For many years, the 132-minute version of Lost Horizon was available only in a truncated 95-minute form (which was as a result of its being reissued as Lost Horizon of Shangri-La during WWII), even though the original preview was close to three hours long. In 1973, efforts were made by the American Film Institute to restore the movie, which had seen its original nitrate negative deteriorate six years earlier. (There is speculation that the interest in restoring the original came about as a result of a 1973 remake of the film, which was turned into a musical—if you should have the misfortune of coming across this one night while channel-surfing: run fast, run far...I can say no more.) Pooling resources from archives around the world netted all but seven minutes of the original release, so when the UCLA Television and Film Archives finally pieced the movie together they had to use freeze-frame images from the film along with surviving production still photos over the seven-minute gap (the audio track of which has luckily survived). This is the version that usually plays on cable today—I first saw this on VHS during my Blockbuster Video days.
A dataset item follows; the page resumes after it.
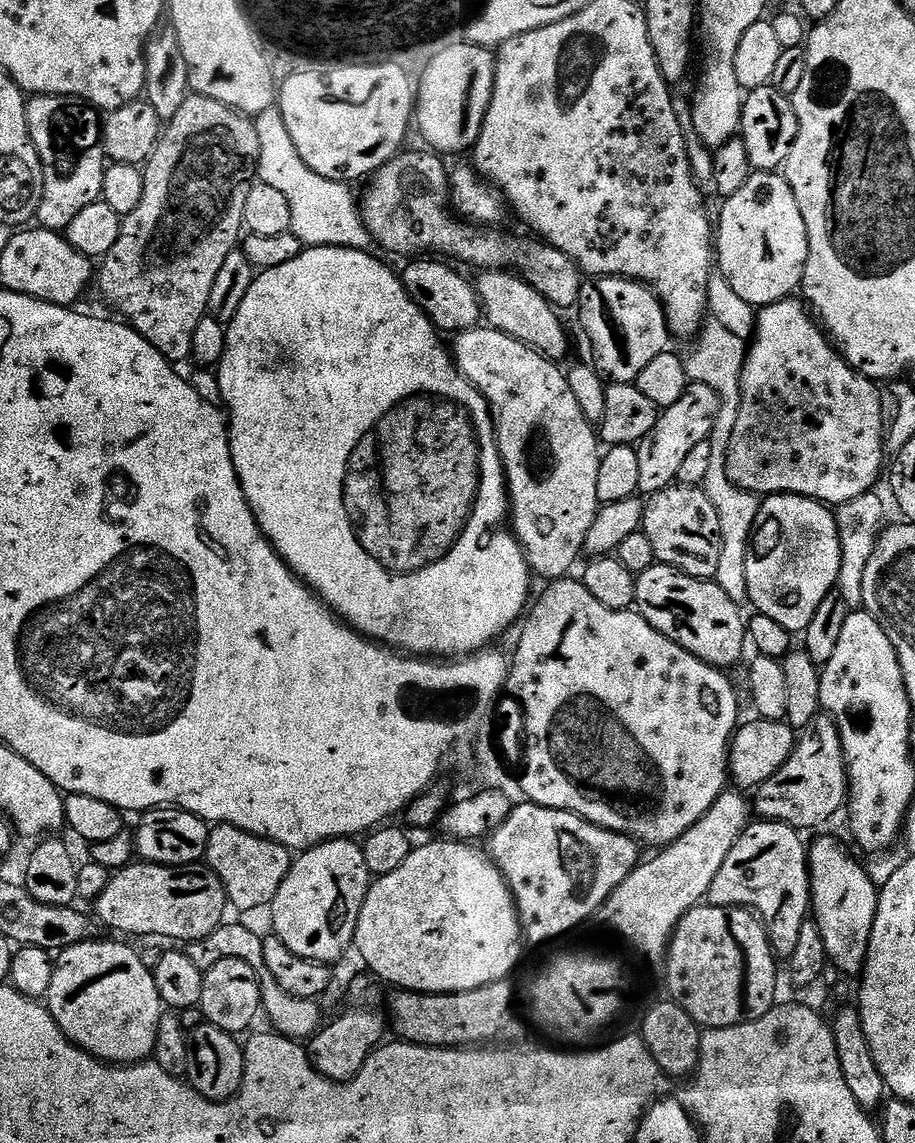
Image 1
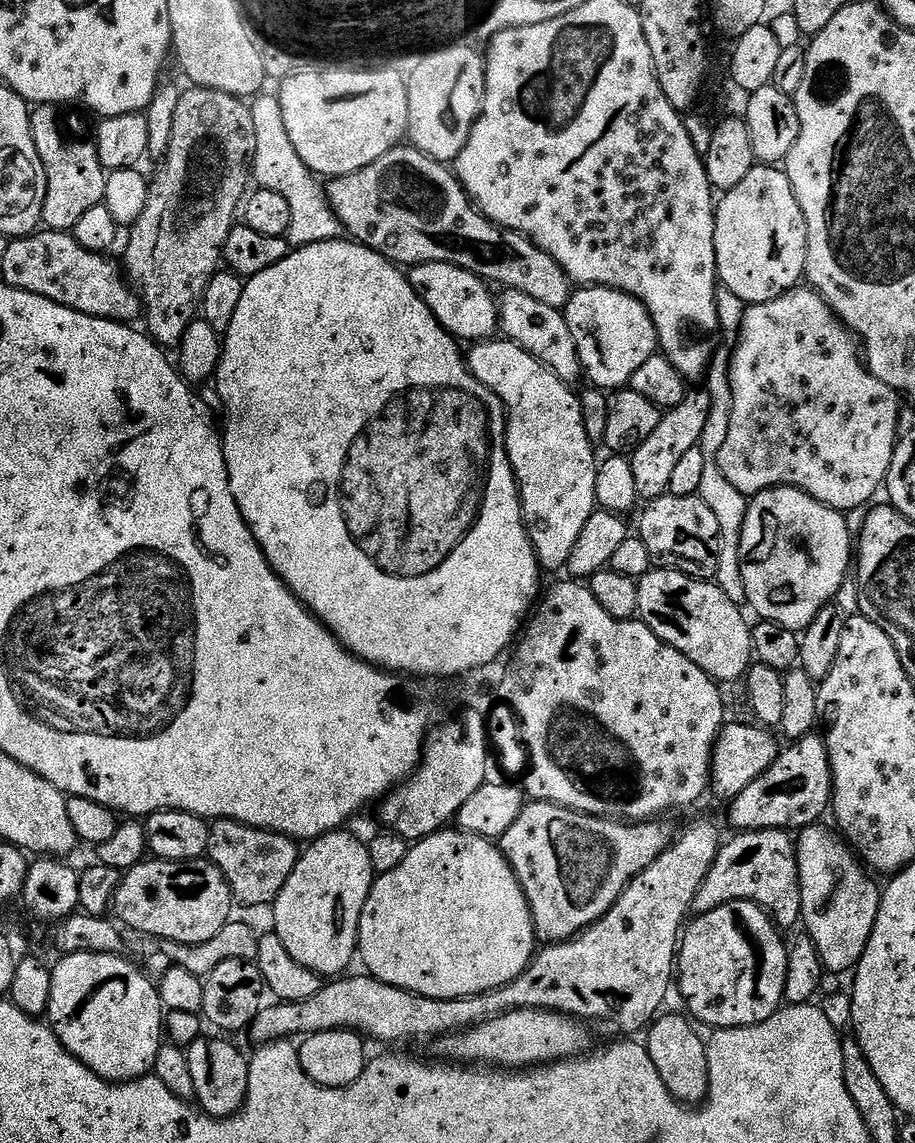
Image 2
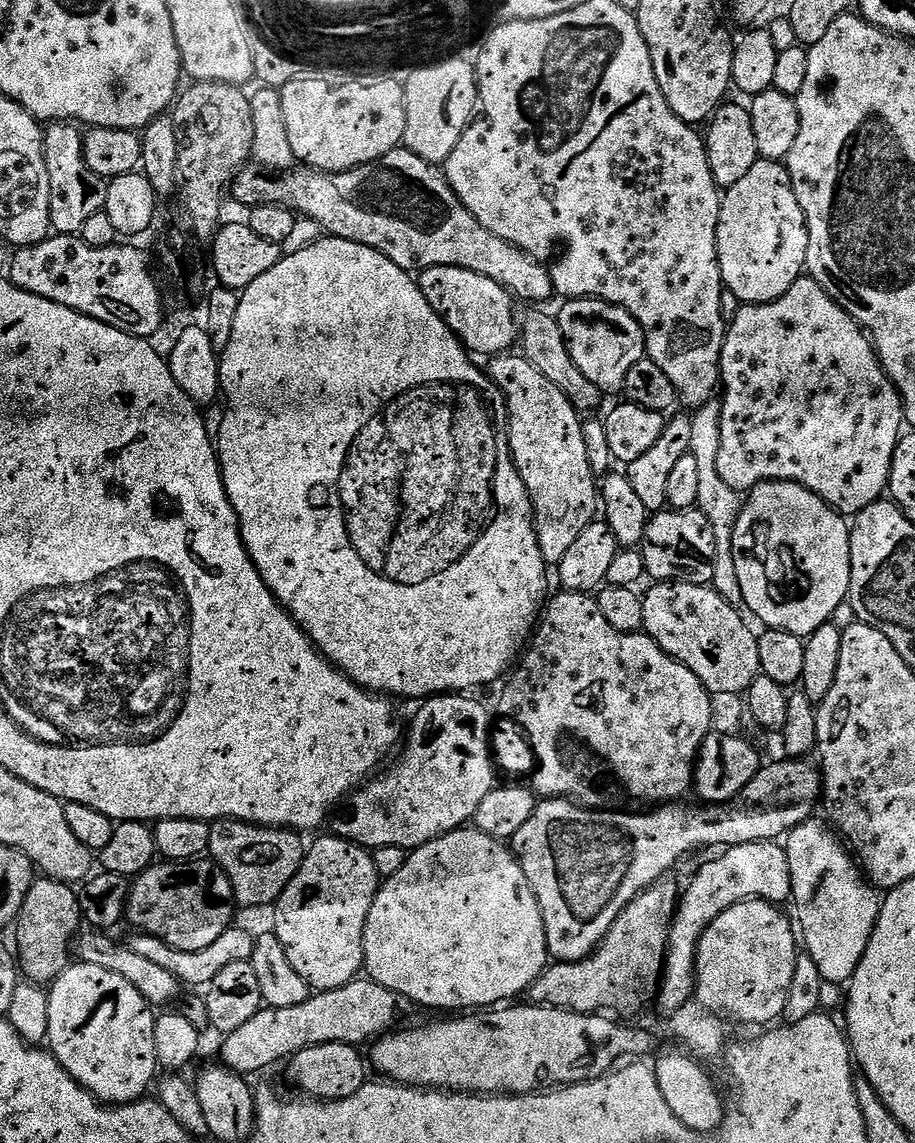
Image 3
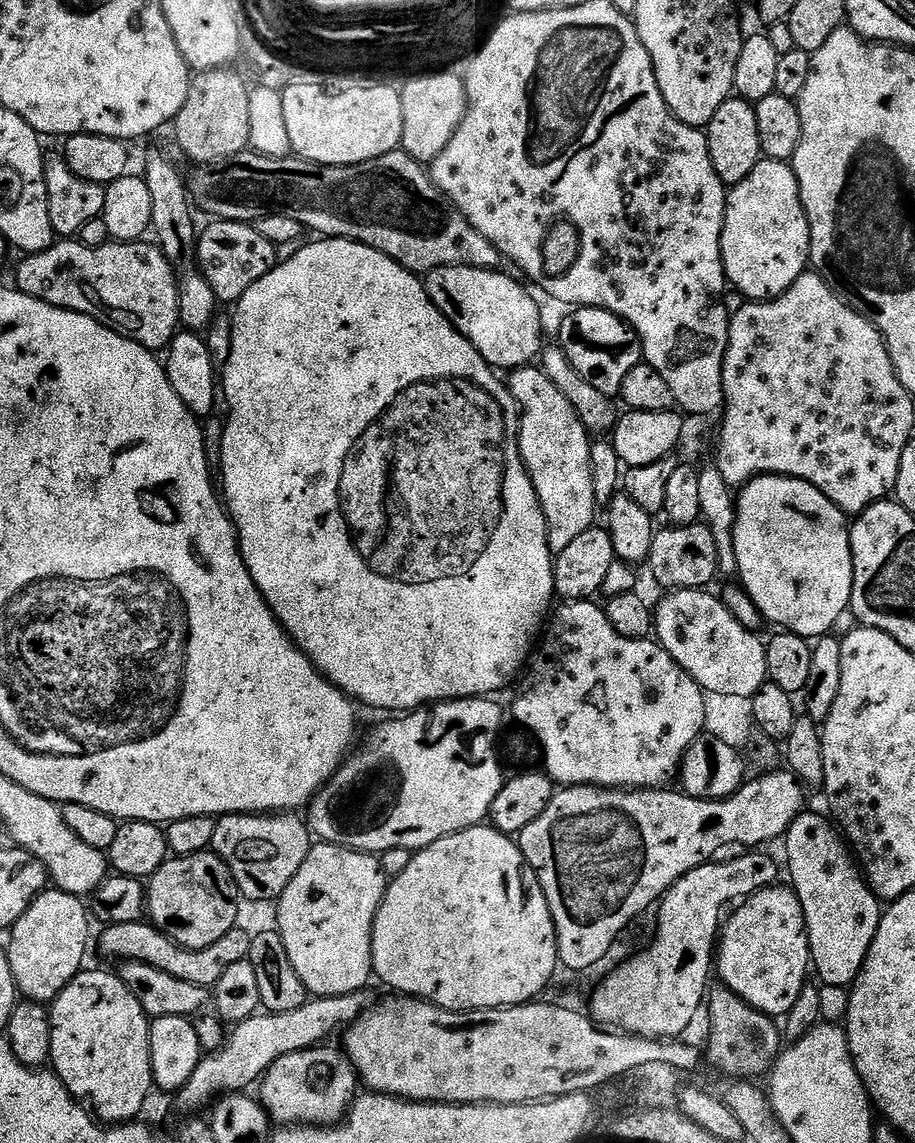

The DVD of Lost Horizon, however, has added some new features: the opening titles from both the 1937 version and WWII reissue, an alternate ending (which differs only from the original in that you see Wyatt’s character beckoning Colman upon his return to Shangri-La), and a couple of sequences containing deleted footage—one being a pivotal conversation between Jewell and Wyatt that, sadly, has no surviving audio track.
Danny Peary, in Guide For the Film Fanatic, is sort of harsh in his review of the film; he feels that the movie has not aged well and cracks, “Who wants to watch people vacation at a spa?” I have to confess, I did chuckle when I read that—but the movie has cast a wonderful spell on me nevertheless; I think this may be Colman’s finest hour on screen, particularly that wonderful moment when, after being conned into leaving Shangri-La by his cabin-fever-afflicted brother, he takes one last longing look back at what he’s leaving behind. The bleeding-heart idealist in me wants to believe that Shangri-La exists, which is why I keep coming back again and again to this timeless, magical classic.